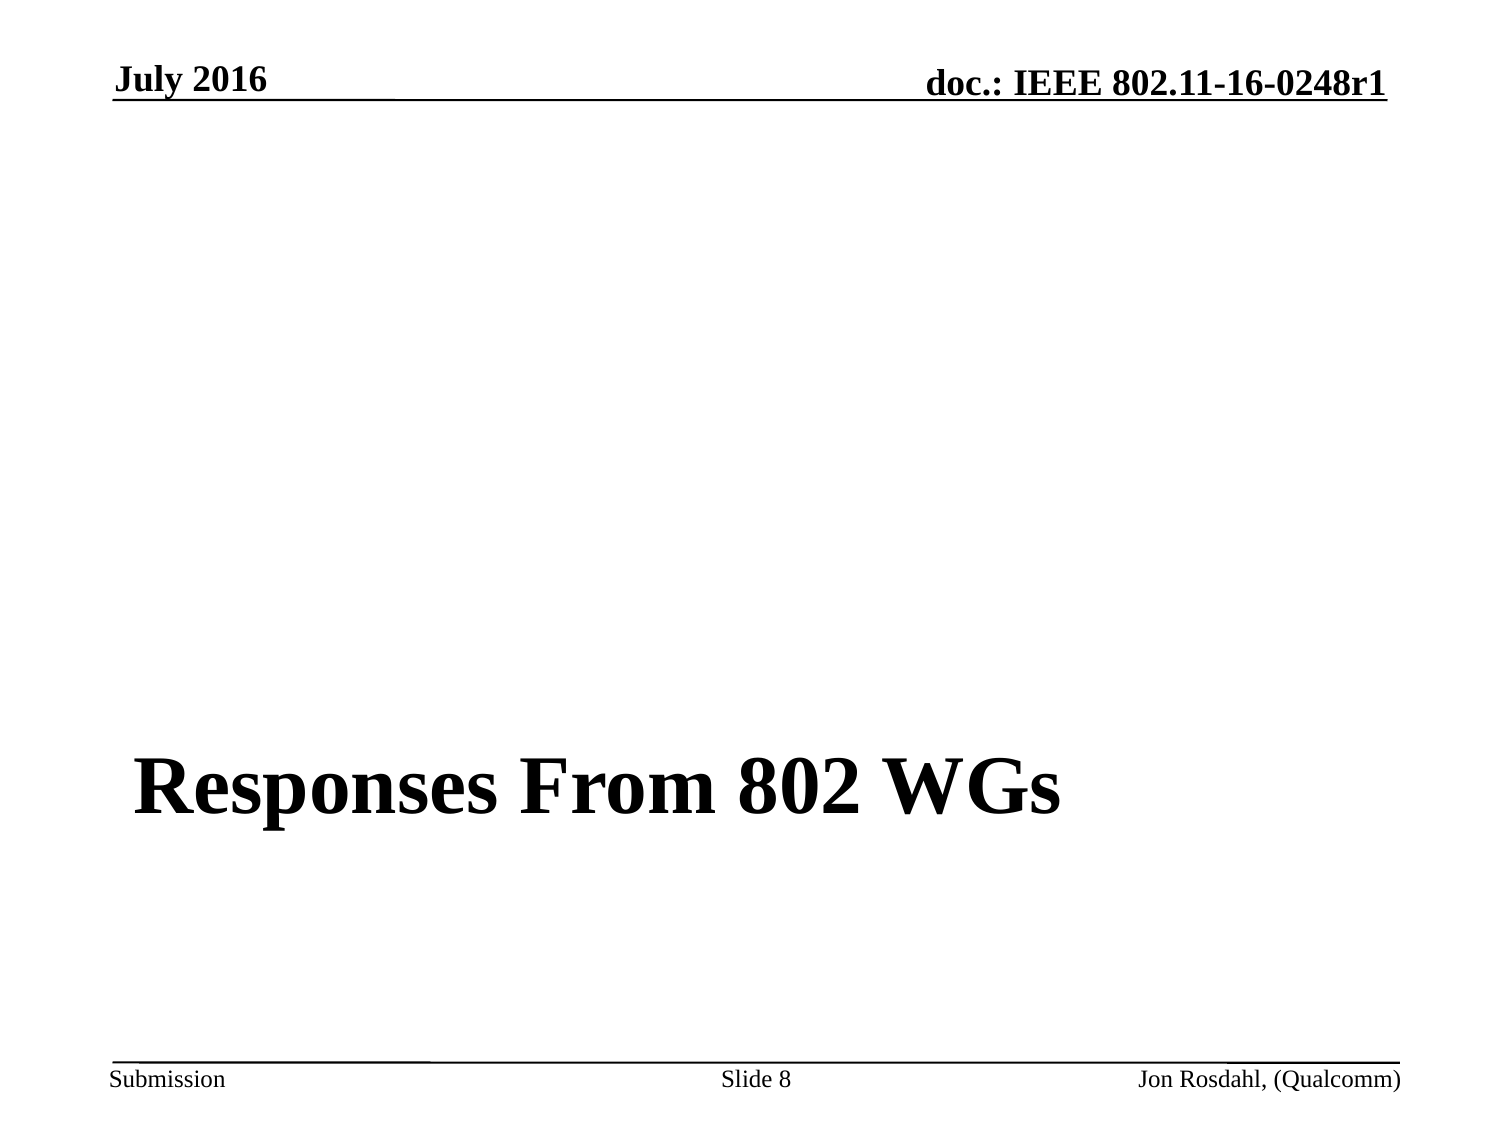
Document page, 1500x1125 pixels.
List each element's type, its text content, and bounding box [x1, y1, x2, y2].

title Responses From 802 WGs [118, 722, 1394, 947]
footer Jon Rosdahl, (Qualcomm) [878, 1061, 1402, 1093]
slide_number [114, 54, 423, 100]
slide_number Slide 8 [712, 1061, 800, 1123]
...
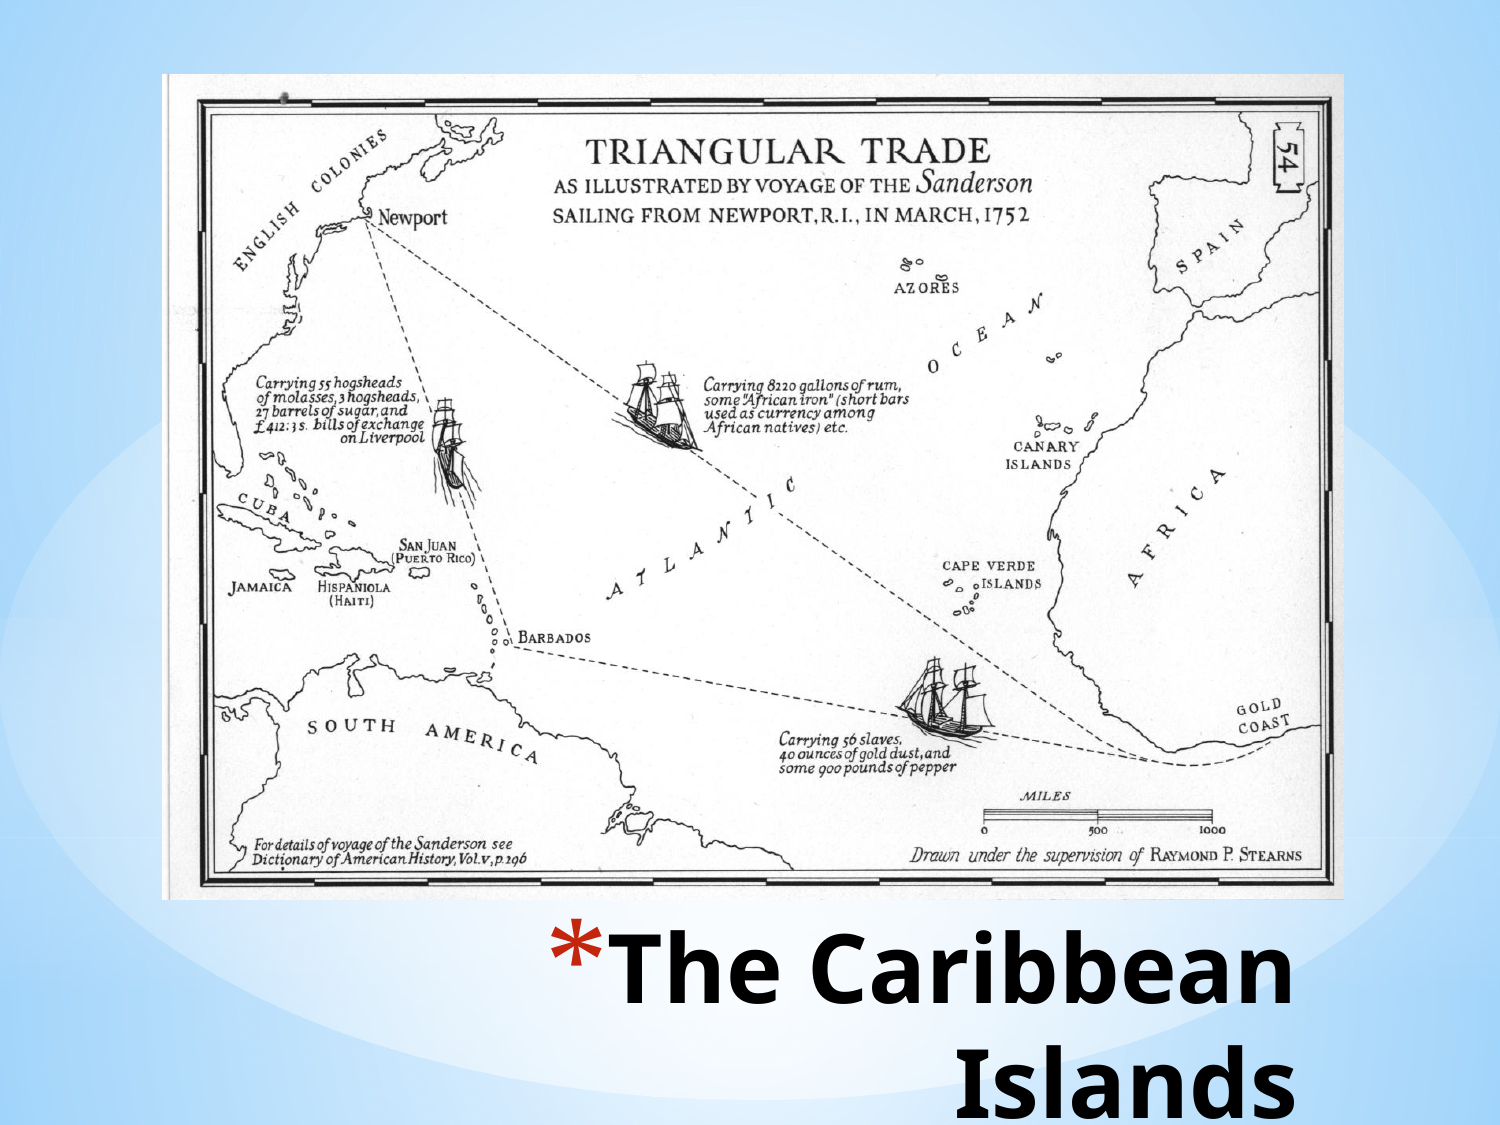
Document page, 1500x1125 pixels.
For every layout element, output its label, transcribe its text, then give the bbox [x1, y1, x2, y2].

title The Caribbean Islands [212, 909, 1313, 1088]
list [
==
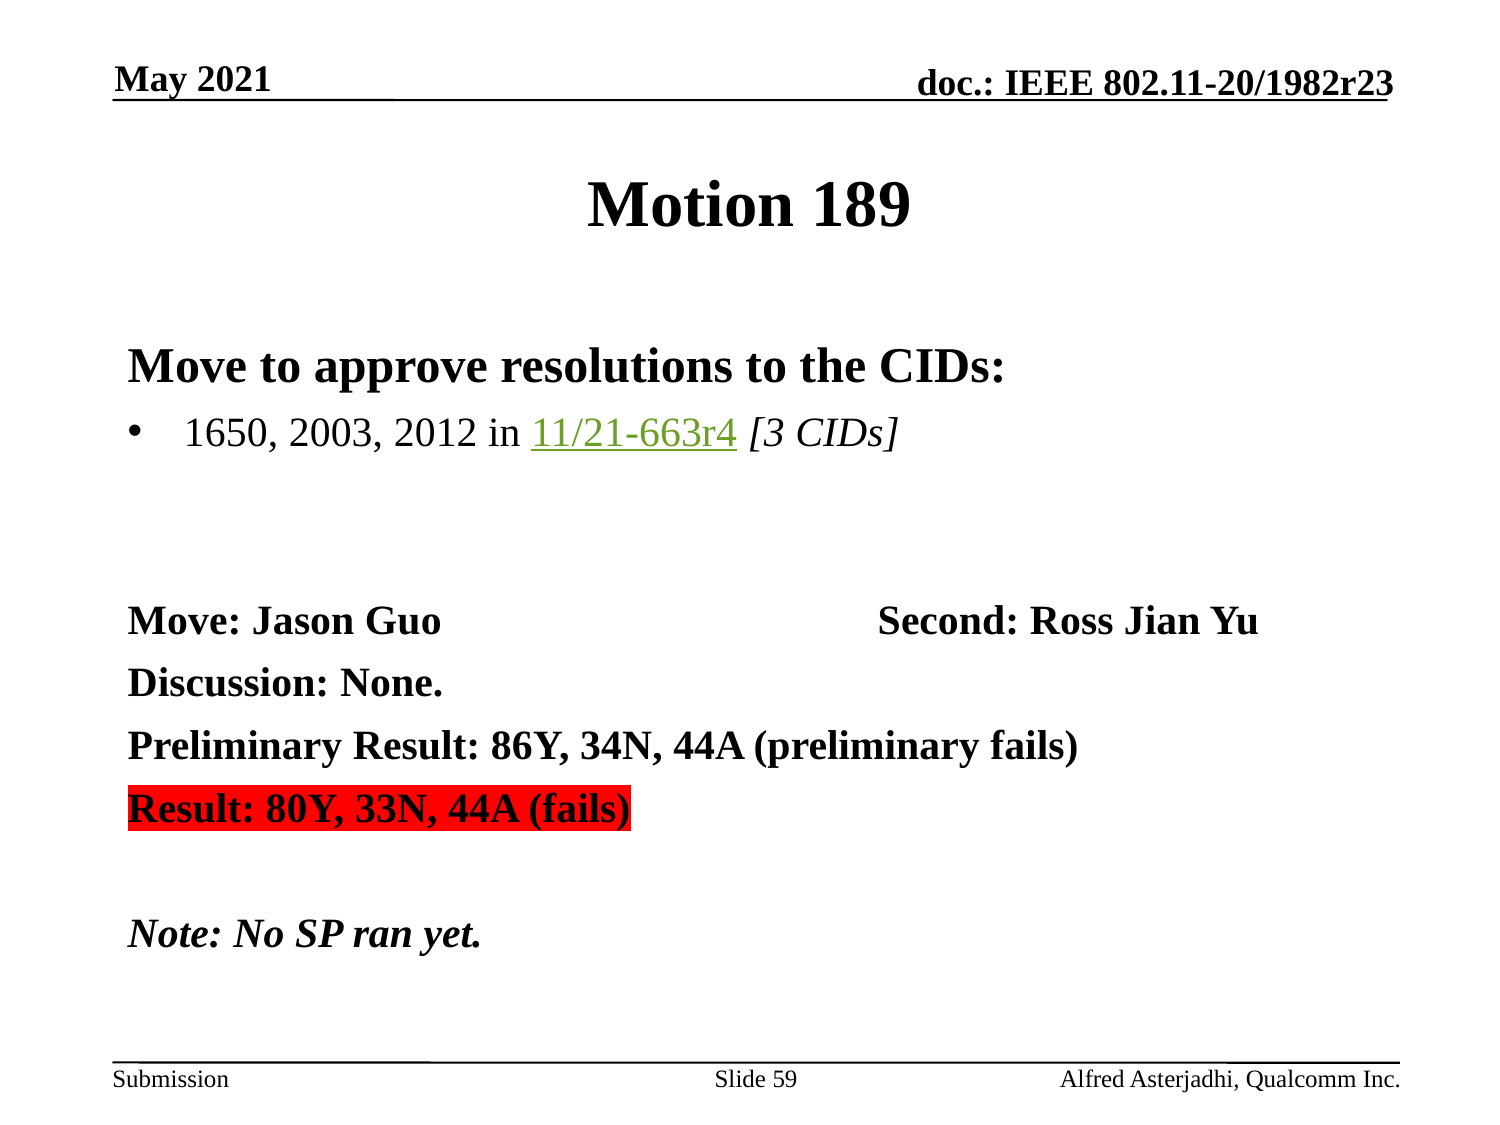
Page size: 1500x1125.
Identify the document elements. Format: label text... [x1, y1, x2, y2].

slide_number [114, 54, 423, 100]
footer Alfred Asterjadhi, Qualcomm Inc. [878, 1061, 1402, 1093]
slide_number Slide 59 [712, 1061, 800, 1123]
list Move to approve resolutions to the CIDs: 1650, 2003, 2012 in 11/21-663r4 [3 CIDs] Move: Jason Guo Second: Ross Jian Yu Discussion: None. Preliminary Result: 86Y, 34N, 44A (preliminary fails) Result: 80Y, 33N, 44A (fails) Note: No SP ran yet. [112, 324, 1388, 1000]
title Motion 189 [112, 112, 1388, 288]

▶ **Instruction**
Find the line with "Page size: 1500x1125." in the material above. Reproduce it and each line after it up to and including the line with "Identify the document".

▶ **Response box**
Page size: 1500x1125.
Identify the document elements. Format: label text... [x1, y1, x2, y2].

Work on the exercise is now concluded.